Bayesian Heuristics for Group Decisions (1611.01006v1)

Abstract: We propose a model of inference and heuristic decision-making in groups that is rooted in the Bayes rule but avoids the complexities of rational inference in partially observed environments with incomplete information, which are characteristic of group interactions. Our model is also consistent with a dual-process psychological theory of thinking: the group members behave rationally at the initiation of their interactions with each other (the slow and deliberative mode); however, in the ensuing decision epochs, they rely on a heuristic that replicates their experiences from the first stage (the fast automatic mode). We specialize this model to a group decision scenario where private observations are received at the beginning, and agents aim to take the best action given the aggregate observations of all group members. We study the implications of the information structure together with the properties of the probability distributions which determine the structure of the so-called "Bayesian heuristics" that the agents follow in our model.
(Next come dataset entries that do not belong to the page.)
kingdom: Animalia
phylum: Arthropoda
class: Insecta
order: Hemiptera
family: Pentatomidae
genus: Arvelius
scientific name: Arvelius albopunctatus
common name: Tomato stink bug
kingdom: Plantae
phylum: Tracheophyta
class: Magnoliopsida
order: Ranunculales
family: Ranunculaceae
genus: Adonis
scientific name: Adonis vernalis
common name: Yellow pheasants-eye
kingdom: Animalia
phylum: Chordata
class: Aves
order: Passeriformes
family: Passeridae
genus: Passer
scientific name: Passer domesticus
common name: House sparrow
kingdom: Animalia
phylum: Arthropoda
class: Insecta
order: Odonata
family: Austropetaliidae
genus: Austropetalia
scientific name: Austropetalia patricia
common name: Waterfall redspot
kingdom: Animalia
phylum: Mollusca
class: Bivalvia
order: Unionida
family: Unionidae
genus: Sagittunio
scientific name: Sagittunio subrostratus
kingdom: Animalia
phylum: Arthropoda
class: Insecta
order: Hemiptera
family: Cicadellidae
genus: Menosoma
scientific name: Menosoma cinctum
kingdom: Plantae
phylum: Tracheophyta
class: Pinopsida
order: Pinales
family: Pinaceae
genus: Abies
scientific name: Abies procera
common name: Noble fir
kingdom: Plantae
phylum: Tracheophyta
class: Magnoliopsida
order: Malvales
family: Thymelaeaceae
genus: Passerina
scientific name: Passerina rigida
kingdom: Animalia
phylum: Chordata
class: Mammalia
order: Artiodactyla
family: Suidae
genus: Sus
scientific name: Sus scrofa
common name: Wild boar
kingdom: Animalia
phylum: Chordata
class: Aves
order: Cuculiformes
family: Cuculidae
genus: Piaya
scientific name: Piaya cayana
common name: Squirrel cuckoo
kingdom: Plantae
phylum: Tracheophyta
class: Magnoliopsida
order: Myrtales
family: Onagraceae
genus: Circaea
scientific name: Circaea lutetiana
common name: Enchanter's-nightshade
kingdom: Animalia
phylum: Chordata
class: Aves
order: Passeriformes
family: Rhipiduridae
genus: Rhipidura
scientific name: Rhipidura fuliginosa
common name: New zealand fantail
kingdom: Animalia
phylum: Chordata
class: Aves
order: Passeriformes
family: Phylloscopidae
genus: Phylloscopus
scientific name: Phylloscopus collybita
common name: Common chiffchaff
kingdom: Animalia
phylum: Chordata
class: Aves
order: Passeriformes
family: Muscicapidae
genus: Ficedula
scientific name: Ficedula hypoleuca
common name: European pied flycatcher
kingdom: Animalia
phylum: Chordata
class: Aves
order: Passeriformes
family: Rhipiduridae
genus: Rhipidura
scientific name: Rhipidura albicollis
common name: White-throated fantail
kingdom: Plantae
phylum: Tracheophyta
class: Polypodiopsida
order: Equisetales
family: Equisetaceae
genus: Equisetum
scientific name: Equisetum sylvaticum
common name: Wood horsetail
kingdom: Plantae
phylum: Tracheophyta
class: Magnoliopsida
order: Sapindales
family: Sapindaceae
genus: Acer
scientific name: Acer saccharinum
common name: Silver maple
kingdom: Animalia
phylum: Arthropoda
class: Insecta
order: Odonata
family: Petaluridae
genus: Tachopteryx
We also analyze the group decision outcomes in two classes of linear action updates and log-linear belief updates and show that many inefficiencies arise in group decisions as a result of repeated interactions between individuals, leading to overconfident beliefs as well as choice-shifts toward extremes. Nevertheless, balanced regular structures demonstrate a measure of efficiency in terms of aggregating the initial information of individuals. These results not only verify some well-known insights about group decision-making but also complement these insights by revealing additional mechanistic interpretations for the group declension-process, as well as psychological and cognitive intuitions about the group interaction model.